1. Europäische Menschenrechtskonvention

c) Verfahrensdauer (Art. 6 Abs. 1 EMRK)

      55. Der BGH verfügte mit Beschluß vom 26.6.1996 (3 StR 199/95 = NJW 1996, 2739f. = BB 1966, 2167f. = NStZ 1996, 506) die Einstellung eines Strafverfahrens wegen der vorsätzlichen Herbeiführung des Eintritts der Zahlungsunfähigkeit einer Gesellschaft wegen überlanger Verfahrensdauer. Die Begehung der Tat war Ende März 1983 beendet, woraufhin am 11.4.1983 der Angeklagte eine Selbstanzeige erstattet hatte. Die Anklage wurde mit Beschluß vom 11.12.1991 zugelassen, die Hauptverhandlung erstreckte sich bis zum 28.7.1994. Während dieser Zeit befand sich der Angeklagte jeweils für längere Zeit in Untersuchungshaft. Der Senat entschied, daß das am Ende dieser Hauptverhandlung stehende Urteil des LG keinen Bestand habe. Es sei in der Sache in vollem Umfang aufzuheben und zu neuer Verhandlung und Entscheidung an eine andere Kammer des LG zurückzuverweisen. Dabei sei davon auszugehen, daß eine neuerliche Hauptverhandlung voraussichtlich nicht vor Ablauf von zwei bis drei Jahren abgeschlossen werden könne.
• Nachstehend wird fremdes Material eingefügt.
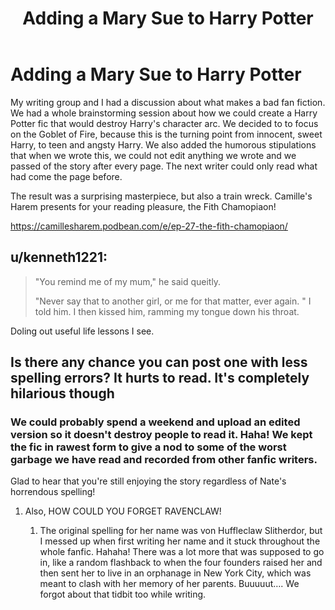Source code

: #+TITLE: Adding a Mary Sue to Harry Potter

* Adding a Mary Sue to Harry Potter
:PROPERTIES:
:Author: PactBreaker
:Score: 3
:DateUnix: 1555777322.0
:DateShort: 2019-Apr-20
:FlairText: Self-Promotion
:END:
My writing group and I had a discussion about what makes a bad fan fiction. We had a whole brainstorming session about how we could create a Harry Potter fic that would destroy Harry's character arc. We decided to to focus on the Goblet of Fire, because this is the turning point from innocent, sweet Harry, to teen and angsty Harry. We also added the humorous stipulations that when we wrote this, we could not edit anything we wrote and we passed of the story after every page. The next writer could only read what had come the page before.

The result was a surprising masterpiece, but also a train wreck. Camille's Harem presents for your reading pleasure, the Fith Chamopiaon!

[[https://camillesharem.podbean.com/e/ep-27-the-fith-chamopiaon/]]


** u/kenneth1221:
#+begin_quote
  "You remind me of my mum," he said queitly.

  "Never say that to another girl, or me for that matter, ever again. " I told him. I then kissed him, ramming my tongue down his throat.
#+end_quote

Doling out useful life lessons I see.
:PROPERTIES:
:Author: kenneth1221
:Score: 8
:DateUnix: 1555783829.0
:DateShort: 2019-Apr-20
:END:


** Is there any chance you can post one with less spelling errors? It hurts to read. It's completely hilarious though
:PROPERTIES:
:Score: 3
:DateUnix: 1555781949.0
:DateShort: 2019-Apr-20
:END:

*** We could probably spend a weekend and upload an edited version so it doesn't destroy people to read it. Haha! We kept the fic in rawest form to give a nod to some of the worst garbage we have read and recorded from other fanfic writers.

Glad to hear that you're still enjoying the story regardless of Nate's horrendous spelling!
:PROPERTIES:
:Author: PactBreaker
:Score: 1
:DateUnix: 1555783783.0
:DateShort: 2019-Apr-20
:END:

**** Also, HOW COULD YOU FORGET RAVENCLAW!
:PROPERTIES:
:Score: 1
:DateUnix: 1555787521.0
:DateShort: 2019-Apr-20
:END:

***** The original spelling for her name was von Huffleclaw Slitherdor, but I messed up when first writing her name and it stuck throughout the whole fanfic. Hahaha! There was a lot more that was supposed to go in, like a random flashback to when the four founders raised her and then sent her to live in an orphanage in New York City, which was meant to clash with her memory of her parents. Buuuuut.... We forgot about that tidbit too while writing.
:PROPERTIES:
:Author: PactBreaker
:Score: 3
:DateUnix: 1555788856.0
:DateShort: 2019-Apr-21
:END:
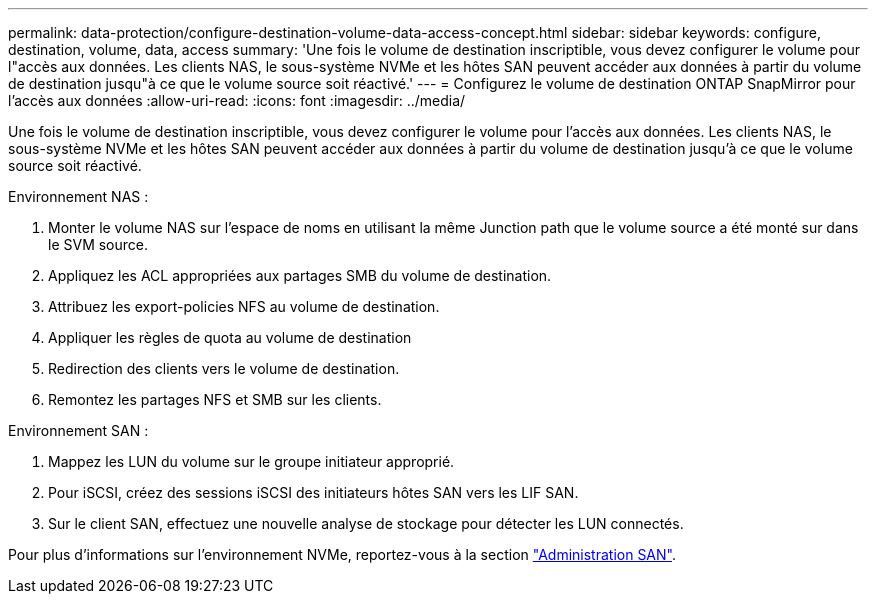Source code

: ---
permalink: data-protection/configure-destination-volume-data-access-concept.html 
sidebar: sidebar 
keywords: configure, destination, volume, data, access 
summary: 'Une fois le volume de destination inscriptible, vous devez configurer le volume pour l"accès aux données. Les clients NAS, le sous-système NVMe et les hôtes SAN peuvent accéder aux données à partir du volume de destination jusqu"à ce que le volume source soit réactivé.' 
---
= Configurez le volume de destination ONTAP SnapMirror pour l'accès aux données
:allow-uri-read: 
:icons: font
:imagesdir: ../media/


[role="lead"]
Une fois le volume de destination inscriptible, vous devez configurer le volume pour l'accès aux données. Les clients NAS, le sous-système NVMe et les hôtes SAN peuvent accéder aux données à partir du volume de destination jusqu'à ce que le volume source soit réactivé.

Environnement NAS :

. Monter le volume NAS sur l'espace de noms en utilisant la même Junction path que le volume source a été monté sur dans le SVM source.
. Appliquez les ACL appropriées aux partages SMB du volume de destination.
. Attribuez les export-policies NFS au volume de destination.
. Appliquer les règles de quota au volume de destination
. Redirection des clients vers le volume de destination.
. Remontez les partages NFS et SMB sur les clients.


Environnement SAN :

. Mappez les LUN du volume sur le groupe initiateur approprié.
. Pour iSCSI, créez des sessions iSCSI des initiateurs hôtes SAN vers les LIF SAN.
. Sur le client SAN, effectuez une nouvelle analyse de stockage pour détecter les LUN connectés.


Pour plus d'informations sur l'environnement NVMe, reportez-vous à la section link:../san-admin/index.html["Administration SAN"].
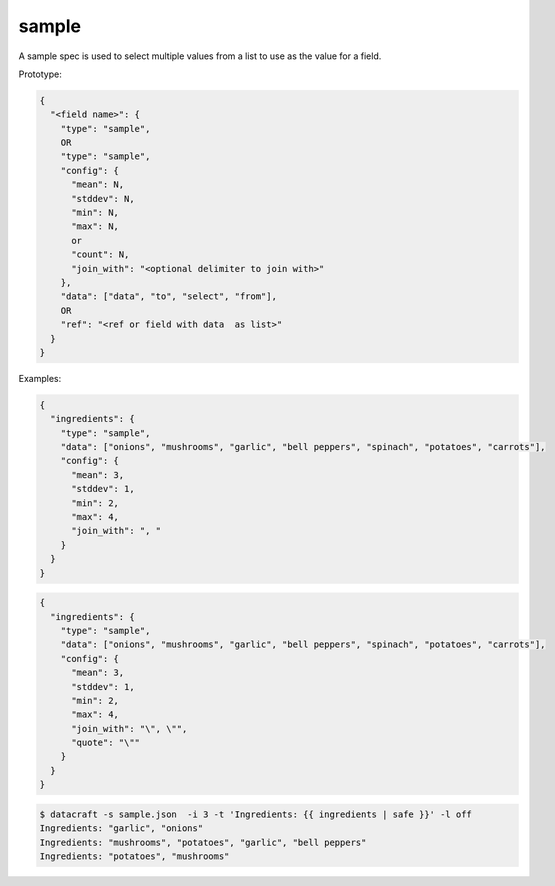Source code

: sample
------

A sample spec is used to select multiple values from a list to use as the value for a field.

Prototype:

.. code-block:: text

    {
      "<field name>": {
        "type": "sample",
        OR
        "type": "sample",
        "config": {
          "mean": N,
          "stddev": N,
          "min": N,
          "max": N,
          or
          "count": N,
          "join_with": "<optional delimiter to join with>"
        },
        "data": ["data", "to", "select", "from"],
        OR
        "ref": "<ref or field with data  as list>"
      }
    }

Examples:

.. code-block:: json

    {
      "ingredients": {
        "type": "sample",
        "data": ["onions", "mushrooms", "garlic", "bell peppers", "spinach", "potatoes", "carrots"],
        "config": {
          "mean": 3,
          "stddev": 1,
          "min": 2,
          "max": 4,
          "join_with": ", "
        }
      }
    }

.. code-block:: json

    {
      "ingredients": {
        "type": "sample",
        "data": ["onions", "mushrooms", "garlic", "bell peppers", "spinach", "potatoes", "carrots"],
        "config": {
          "mean": 3,
          "stddev": 1,
          "min": 2,
          "max": 4,
          "join_with": "\", \"",
          "quote": "\""
        }
      }
    }

.. code-block:: text

    $ datacraft -s sample.json  -i 3 -t 'Ingredients: {{ ingredients | safe }}' -l off
    Ingredients: "garlic", "onions"
    Ingredients: "mushrooms", "potatoes", "garlic", "bell peppers"
    Ingredients: "potatoes", "mushrooms"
Die Einstellungsverfügung begründete der BGH damit, daß - den außergewöhnlichen Umfang des Verfahrens und die daraus resultierende erhebliche Dauer für die Bearbeitung in den einzelnen Verfahrensabschnitten unterstellt - eine die Rechte des Angeklagten aus Art. 6 Abs. 1 Satz 1 EMRK verletzende Verfahrensverzögerung für den Stillstand der Ermittlungen über einen Zeitraum von fast zwei Jahren festgestellt werden müsse. Hierbei habe es sich nicht lediglich um einen vorübergehenden Personalengpaß, sondern um einen andauernden Zustand struktureller Art gehandelt, der organisatorische Maßnahmen der Strafverfolgungsbehörden erfordert hätte. Diese Umstände und die erheblichen Belastungen des Angeklagten durch die Strafverfolgungsmaßnahmen rechtfertigten es im derzeitigen Zeitpunkt, die Schuld des Angeklagten als gering anzusehen und ein öffentliches Interesse an der weiteren Strafverfolgung zu verneinen. Dies gelte besonders wegen der Verbüßung von jeweils mehr als einem Jahr Untersuchungshaft und der Beeinträchtigung durch die nachfolgenden Haftverschonungsbeschlüsse, für die eine Entschädigung nach dem Strafentschädigungsgesetz nicht gewährt werde, sowie wegen der finanziellen Belastungen des Angeklagten.